Under Ritchie, none of the Argo court’s reasoning would have been relevant. The derivative claim recognized in Ritchie, based on its (mis)construction of Patton, did not inquire into the reasonable expectations of the shareholder or even the nature of the conduct. The sole issue is the purpose of the action, whether the director “violates the duty to act solely for the benefit of the corporation and refuses to declare dividends for some other, improper purpose.” The only statement in Argo that addresses this issue is the court’s bare assertion, without any citation of authority, that “[b]uying out a minority shareholder’s interest is not an improper purpose for retaining a company’s earnings.” That statement is completely contrary to settled law. The buy-out of a minority shareholder does not benefit the corporation in any way.
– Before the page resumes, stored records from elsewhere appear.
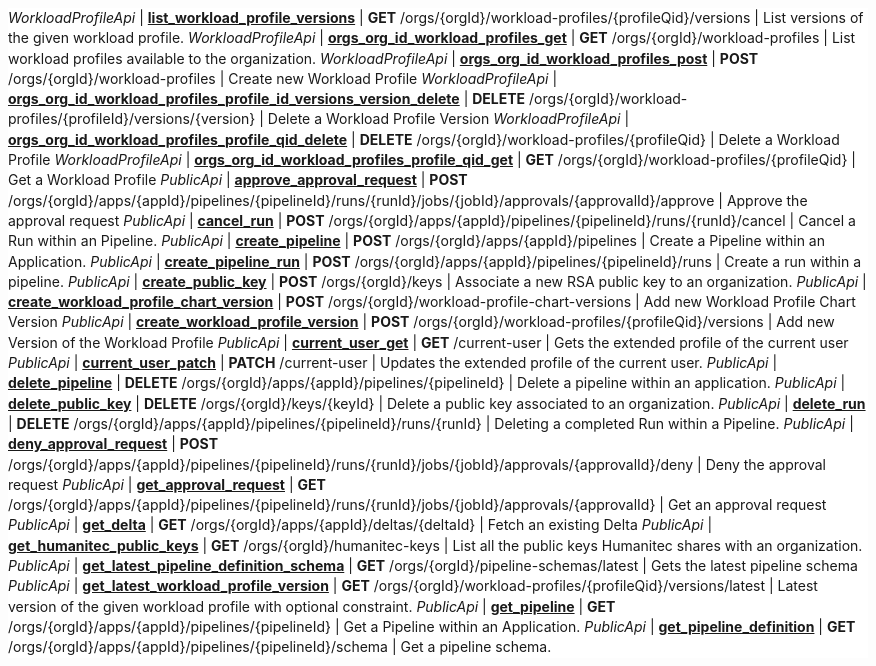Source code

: *WorkloadProfileApi* | [**list_workload_profile_versions**](docs/WorkloadProfileApi.md#list_workload_profile_versions) | **GET** /orgs/{orgId}/workload-profiles/{profileQid}/versions | List versions of the given workload profile.
*WorkloadProfileApi* | [**orgs_org_id_workload_profiles_get**](docs/WorkloadProfileApi.md#orgs_org_id_workload_profiles_get) | **GET** /orgs/{orgId}/workload-profiles | List workload profiles available to the organization.
*WorkloadProfileApi* | [**orgs_org_id_workload_profiles_post**](docs/WorkloadProfileApi.md#orgs_org_id_workload_profiles_post) | **POST** /orgs/{orgId}/workload-profiles | Create new Workload Profile
*WorkloadProfileApi* | [**orgs_org_id_workload_profiles_profile_id_versions_version_delete**](docs/WorkloadProfileApi.md#orgs_org_id_workload_profiles_profile_id_versions_version_delete) | **DELETE** /orgs/{orgId}/workload-profiles/{profileId}/versions/{version} | Delete a Workload Profile Version
*WorkloadProfileApi* | [**orgs_org_id_workload_profiles_profile_qid_delete**](docs/WorkloadProfileApi.md#orgs_org_id_workload_profiles_profile_qid_delete) | **DELETE** /orgs/{orgId}/workload-profiles/{profileQid} | Delete a Workload Profile
*WorkloadProfileApi* | [**orgs_org_id_workload_profiles_profile_qid_get**](docs/WorkloadProfileApi.md#orgs_org_id_workload_profiles_profile_qid_get) | **GET** /orgs/{orgId}/workload-profiles/{profileQid} | Get a Workload Profile
*PublicApi* | [**approve_approval_request**](docs/PublicApi.md#approve_approval_request) | **POST** /orgs/{orgId}/apps/{appId}/pipelines/{pipelineId}/runs/{runId}/jobs/{jobId}/approvals/{approvalId}/approve | Approve the approval request
*PublicApi* | [**cancel_run**](docs/PublicApi.md#cancel_run) | **POST** /orgs/{orgId}/apps/{appId}/pipelines/{pipelineId}/runs/{runId}/cancel | Cancel a Run within an Pipeline.
*PublicApi* | [**create_pipeline**](docs/PublicApi.md#create_pipeline) | **POST** /orgs/{orgId}/apps/{appId}/pipelines | Create a Pipeline within an Application.
*PublicApi* | [**create_pipeline_run**](docs/PublicApi.md#create_pipeline_run) | **POST** /orgs/{orgId}/apps/{appId}/pipelines/{pipelineId}/runs | Create a run within a pipeline.
*PublicApi* | [**create_public_key**](docs/PublicApi.md#create_public_key) | **POST** /orgs/{orgId}/keys | Associate a new RSA public key to an organization.
*PublicApi* | [**create_workload_profile_chart_version**](docs/PublicApi.md#create_workload_profile_chart_version) | **POST** /orgs/{orgId}/workload-profile-chart-versions | Add new Workload Profile Chart Version
*PublicApi* | [**create_workload_profile_version**](docs/PublicApi.md#create_workload_profile_version) | **POST** /orgs/{orgId}/workload-profiles/{profileQid}/versions | Add new Version of the Workload Profile
*PublicApi* | [**current_user_get**](docs/PublicApi.md#current_user_get) | **GET** /current-user | Gets the extended profile of the current user
*PublicApi* | [**current_user_patch**](docs/PublicApi.md#current_user_patch) | **PATCH** /current-user | Updates the extended profile of the current user.
*PublicApi* | [**delete_pipeline**](docs/PublicApi.md#delete_pipeline) | **DELETE** /orgs/{orgId}/apps/{appId}/pipelines/{pipelineId} | Delete a pipeline within an application.
*PublicApi* | [**delete_public_key**](docs/PublicApi.md#delete_public_key) | **DELETE** /orgs/{orgId}/keys/{keyId} | Delete a public key associated to an organization.
*PublicApi* | [**delete_run**](docs/PublicApi.md#delete_run) | **DELETE** /orgs/{orgId}/apps/{appId}/pipelines/{pipelineId}/runs/{runId} | Deleting a completed Run within a Pipeline.
*PublicApi* | [**deny_approval_request**](docs/PublicApi.md#deny_approval_request) | **POST** /orgs/{orgId}/apps/{appId}/pipelines/{pipelineId}/runs/{runId}/jobs/{jobId}/approvals/{approvalId}/deny | Deny the approval request
*PublicApi* | [**get_approval_request**](docs/PublicApi.md#get_approval_request) | **GET** /orgs/{orgId}/apps/{appId}/pipelines/{pipelineId}/runs/{runId}/jobs/{jobId}/approvals/{approvalId} | Get an approval request
*PublicApi* | [**get_delta**](docs/PublicApi.md#get_delta) | **GET** /orgs/{orgId}/apps/{appId}/deltas/{deltaId} | Fetch an existing Delta
*PublicApi* | [**get_humanitec_public_keys**](docs/PublicApi.md#get_humanitec_public_keys) | **GET** /orgs/{orgId}/humanitec-keys | List all the public keys Humanitec shares with an organization.
*PublicApi* | [**get_latest_pipeline_definition_schema**](docs/PublicApi.md#get_latest_pipeline_definition_schema) | **GET** /orgs/{orgId}/pipeline-schemas/latest | Gets the latest pipeline schema
*PublicApi* | [**get_latest_workload_profile_version**](docs/PublicApi.md#get_latest_workload_profile_version) | **GET** /orgs/{orgId}/workload-profiles/{profileQid}/versions/latest | Latest version of the given workload profile with optional constraint.
*PublicApi* | [**get_pipeline**](docs/PublicApi.md#get_pipeline) | **GET** /orgs/{orgId}/apps/{appId}/pipelines/{pipelineId} | Get a Pipeline within an Application.
*PublicApi* | [**get_pipeline_definition**](docs/PublicApi.md#get_pipeline_definition) | **GET** /orgs/{orgId}/apps/{appId}/pipelines/{pipelineId}/schema | Get a pipeline schema.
It can only benefit the majority shareholder who acquires a greater percentage of the benefits of ownership, and perhaps, depending on the fairness of the price, the minority shareholder. Quite simply, a corporation’s use of its retained earnings to purchase the interests of any particular shareholder is not a corporate
purpose at all. The jury’s finding that Martin’s purposes were (1) to prevent Shagrithaya from sharing in the company’s profits, (2) to reduce the value of Shagrithaya’s shares to Shagrithaya, and (3) ultimately to use Shagrithaya’s own money that has been retained in the company for the purpose of buying out his interests and enlarging Martin’s interests. These are quite clearly purposes that were not “solely for the benefit of the corporation.” Martin clearly violated his fiduciary duties to Argo, as defined by Ritchie, and would have been entitled to the equitable relief awarded in Patton, based on the jury’s findings.